__EXCERPTED TEXT__:
_ _ _ _ _ _ _

Jewellery Retail revenue grew by 27% to £4.5m (H1 FY18: £3.5m).  This growth was achieved despite the much-publicised difficulties on the UK high street and reflects increasing recognition of the value and quality of our Jewellery Retail proposition.

We enjoyed positive contributions from our newer stores and drove improved sales from established stores by continued investment in jewellery stock and enhanced window displays.

E-commerce jewellery sales increased by 126% year on year resulting in gross profit generated online increasing by £48k year on year. Pleasingly, 58% of online sales were generated from outside our branch customer catchment area. The Board believes that this demonstrates the growing reputation of the Group as a jewellery retail destination.

The jewellery gross profit margin fell from 54% to 52% year on year reflecting the mix of sales with new jewellery sales and second hand premium watch sales (both lower margin than second hand jewellery) increasing as a percentage of total sales.

Gross profit from total Jewellery Retail increased by 23% to £2.3m (H1 FY18 £1.9m).

_ _ _ _ _ _ _

__MATERIAL PROVIDED__:
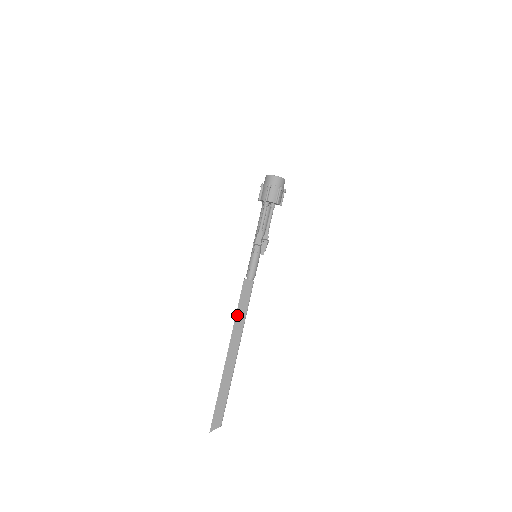
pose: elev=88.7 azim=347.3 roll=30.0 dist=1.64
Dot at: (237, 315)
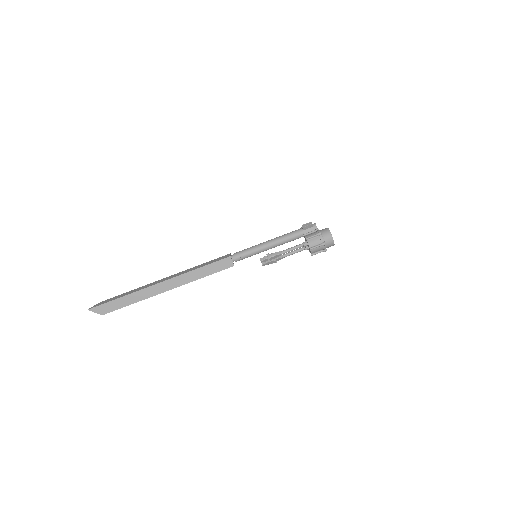
Dot at: (197, 270)
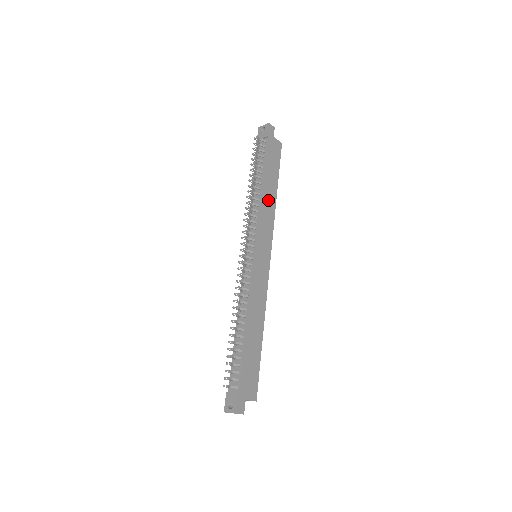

_ _ _ _ _ _ _

__TASKS TO PERFORM__:
(1) Transcribe the passage of the jewellery retail report that begins at the words "We enjoyed positive" and stops after "enhanced window displays.".
(2) Write the next part of the jewellery retail report, starting after its last sentence.

__TASK RESULTS__:
(1)
We enjoyed positive contributions from our newer stores and drove improved sales from established stores by continued investment in jewellery stock and enhanced window displays.

(2)
Purchases of Precious Metals

Through the precious metals buying and selling service, Ramsdens buys unwanted jewellery, gold and other precious metals from customers for cash. Typically, a customer brings unwanted jewellery into a Ramsdens store and a price is agreed with the customer depending upon the retail potential, weight or carat of the jewellery. The Group has second-hand dealer licences and other permissions and adheres to the Police approved "gold standard" for buying precious metals.

Once jewellery has been bought from the customer, the Group's dedicated jewellery department assesses whether to scrap or to retail the item through the store network or online. Income derived from the sale of jewellery which is purchased and then retailed is reflected in Jewellery Retail income and profits. The residual items are smelted and sold to a bullion dealer for their intrinsic value and the proceeds are reflected in the accounts as Precious Metals buying income. The Group has continued its strategy to increase jewellery retail stock levels to assist jewellery retail sales.

Group gross profit was up 6% to £2.6m (H1 FY18: £2.5m). The increase in profitability is primarily a result of the new stores, as the like-for-like weight of gold purchases was broadly flat.  The average sterling gold price during the Period fell by 3%.

 

Other Financial Services

In addition to the four core business segments, the Group also provides additional services in cheque cashing, Western Union money transfer, sale and buy back of electronics, franchise fees and credit broking.

Gross profit from these income streams remained stable and in line with expectations at £0.8m (H1 FY17: £0.8m).

 

OPERATIONAL REVIEW

We have invested in our regional and area support structure including increasing our training team. This will help manage growth and maximise the early returns of our new stores by providing additional support.  We have an ongoing programme to continue to develop our team thereby helping to make the Group both a great place to work and a great consumer experience.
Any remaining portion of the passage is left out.